┌────────

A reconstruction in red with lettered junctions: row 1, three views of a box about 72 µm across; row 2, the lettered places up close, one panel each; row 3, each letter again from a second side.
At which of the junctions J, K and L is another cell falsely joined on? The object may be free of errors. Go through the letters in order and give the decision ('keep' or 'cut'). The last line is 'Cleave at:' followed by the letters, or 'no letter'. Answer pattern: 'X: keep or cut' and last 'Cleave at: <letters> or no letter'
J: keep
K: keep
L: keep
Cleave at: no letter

└────────
┌────────

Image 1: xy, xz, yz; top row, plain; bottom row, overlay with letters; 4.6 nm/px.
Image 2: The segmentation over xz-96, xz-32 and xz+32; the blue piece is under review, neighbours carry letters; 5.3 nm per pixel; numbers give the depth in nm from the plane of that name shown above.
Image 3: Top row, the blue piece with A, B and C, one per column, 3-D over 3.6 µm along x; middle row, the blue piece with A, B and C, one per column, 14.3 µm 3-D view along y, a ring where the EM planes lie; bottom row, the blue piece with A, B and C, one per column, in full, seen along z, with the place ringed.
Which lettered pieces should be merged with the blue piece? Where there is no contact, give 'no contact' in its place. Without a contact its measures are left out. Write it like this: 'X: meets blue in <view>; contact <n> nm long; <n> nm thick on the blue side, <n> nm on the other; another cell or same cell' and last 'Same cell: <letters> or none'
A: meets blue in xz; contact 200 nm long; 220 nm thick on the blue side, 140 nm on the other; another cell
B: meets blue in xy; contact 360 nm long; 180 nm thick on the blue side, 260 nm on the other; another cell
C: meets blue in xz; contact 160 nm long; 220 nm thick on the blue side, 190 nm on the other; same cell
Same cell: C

└────────
┌────────

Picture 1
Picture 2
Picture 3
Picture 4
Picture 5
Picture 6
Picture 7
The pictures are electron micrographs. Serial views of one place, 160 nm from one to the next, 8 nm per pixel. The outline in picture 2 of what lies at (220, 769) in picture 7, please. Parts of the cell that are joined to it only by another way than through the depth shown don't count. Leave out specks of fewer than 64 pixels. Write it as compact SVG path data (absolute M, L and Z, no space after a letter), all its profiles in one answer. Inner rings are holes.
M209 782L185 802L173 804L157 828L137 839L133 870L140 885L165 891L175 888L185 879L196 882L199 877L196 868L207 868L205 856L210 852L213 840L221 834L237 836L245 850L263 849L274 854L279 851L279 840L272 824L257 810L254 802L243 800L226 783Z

└────────

Your objective:
Look for the string "bottom" in the entries above. Copy every line that has it.

Exercise response:
Image 1: xy, xz, yz; top row, plain; bottom row, overlay with letters; 4.6 nm/px.
Image 3: Top row, the blue piece with A, B and C, one per column, 3-D over 3.6 µm along x; middle row, the blue piece with A, B and C, one per column, 14.3 µm 3-D view along y, a ring where the EM planes lie; bottom row, the blue piece with A, B and C, one per column, in full, seen along z, with the place ringed.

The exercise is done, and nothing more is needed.